アニメ『言の葉の庭』には万葉集と村上春樹がかくれんぼしている
あらすじ
靴職人を目指す高校生・タカオは、雨の朝は決まって学校をさぼり、公園の日本庭園で靴のスケッチを描いていた。ある日、タカオは、ひとり缶ビールを飲む謎めいた年上の女性・ユキノと出会う。ふたりは約束もないまま雨の日だけの逢瀬を重ねるようになり、次第に心を通わせていく。居場所を見失ってしまったというユキノに、彼女がもっと歩きたくなるような靴を作りたいと願うタカオ。六月の空のように物憂げに揺れ動く、互いの思いをよそに梅雨は明けようとしていた。
解説
新海誠監督のはじめての「恋」のものがたり。 実はこの映画、日本最古の和歌集である『万葉集』と、日本を代表する作家「村上春樹」が隠されたキーワードになっている。
万葉集
・雷神(なるかみ)の 少し響(とよ)みて さし曇り
雨も降らぬか 君を留めむ 柿本人麻呂歌集訳:雷が少しだけ鳴り響き、曇り空が広がり雨が降ってくれたら、帰ろうとするあなたを引き留められるのに
・雷神(なるかみ)の 少し響(とよ)みて 降らずとも
われは留らむ 妹し留めば 柿本人麻呂歌集訳:雷が鳴らなくても 雨が降らなくても
君が引き止めてくれたなら 僕はここにいるよ
女性からの歌に男性が歌で返す門答歌。作中では出会ったばかりの頃にユキノがタカオに送っている。
村上春樹
雨やどりのシーンで出てくる「わたしたち、泳いで川を渡ってきたみたいね」というセリフ。
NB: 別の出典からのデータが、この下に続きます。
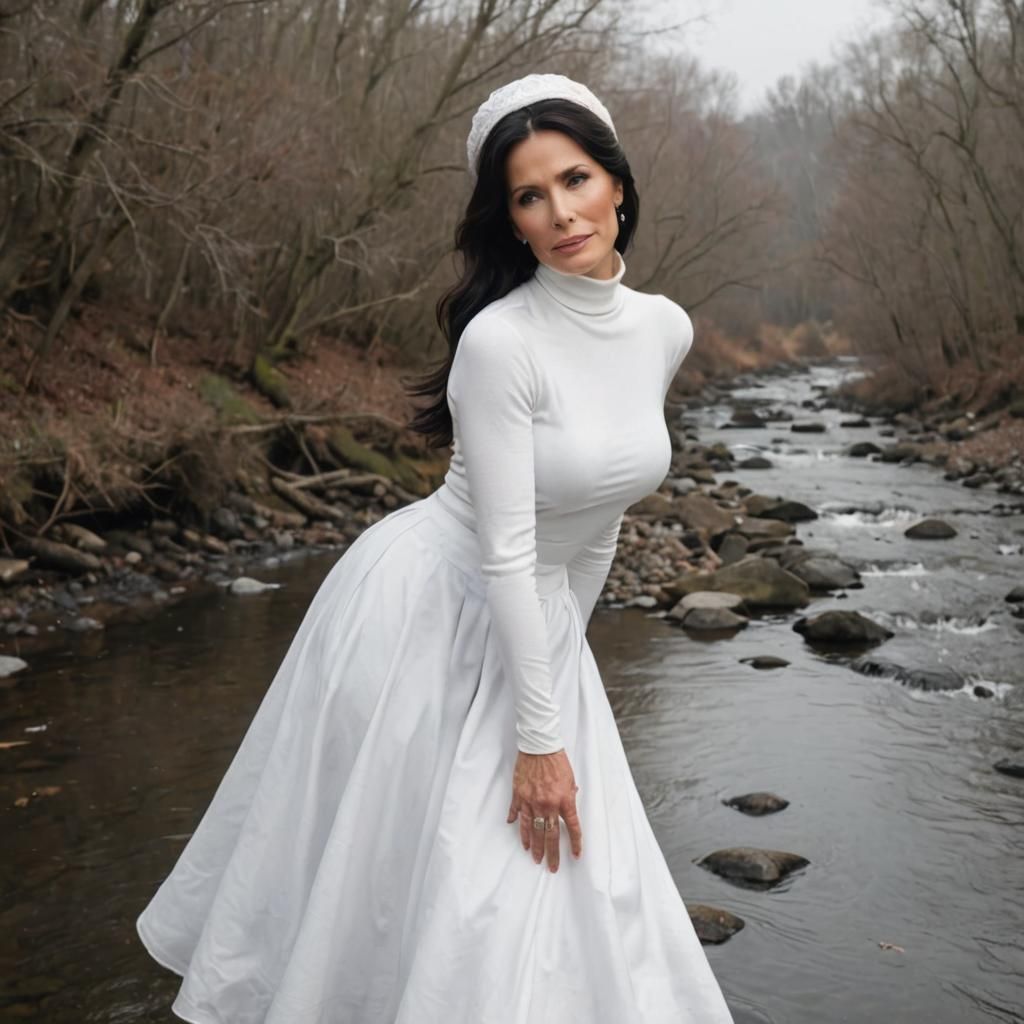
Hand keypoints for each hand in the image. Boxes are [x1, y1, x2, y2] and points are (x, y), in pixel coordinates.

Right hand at [505, 748, 581, 872]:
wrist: (539, 747)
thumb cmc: (557, 761)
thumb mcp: (570, 778)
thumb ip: (570, 794)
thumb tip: (570, 802)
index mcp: (564, 800)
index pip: (572, 827)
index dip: (575, 843)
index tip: (575, 856)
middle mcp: (548, 804)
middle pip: (550, 835)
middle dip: (551, 853)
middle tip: (551, 867)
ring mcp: (531, 801)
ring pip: (532, 829)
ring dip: (534, 845)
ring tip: (534, 856)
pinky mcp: (519, 795)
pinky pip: (517, 813)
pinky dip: (517, 824)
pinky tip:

これは村上春樹さんの小説「ノルウェイの森」の引用です。 それ以外にもタカオとユキノ先生の本棚には、たくさんの作品が登場します。
作品で出てくる本
タカオの部屋の本棚
ユキノの部屋の本棚
映像の美しさもさることながら、46分という短い時間にたくさんの意図がこめられていて、見直せば見直すほど新たな発見があって面白いです。
「雨宿りで男女が出会う」、「人生の雨宿り」といったふたつの雨宿りがテーマになっている。
また、タカオとユキノの立ち位置や天候によって、ふたりの関係が映像によって隠喩されているのも面白い。
物語に『万葉集』の恋の歌をとりいれることで、今という一瞬のなかに、男女の恋という昔から変わることのない永遠のテーマが時代を超えて存在し続けていることが感じられて、物語の深みがぐっと増している。
また、主題歌の秦基博さんのカバー曲「Rain」は新海誠さんが学生時代クラスメイトの女の子に教えてもらった曲だという。この映画には時代や個人の思い出の中に存在するさまざまな恋が詰まっている。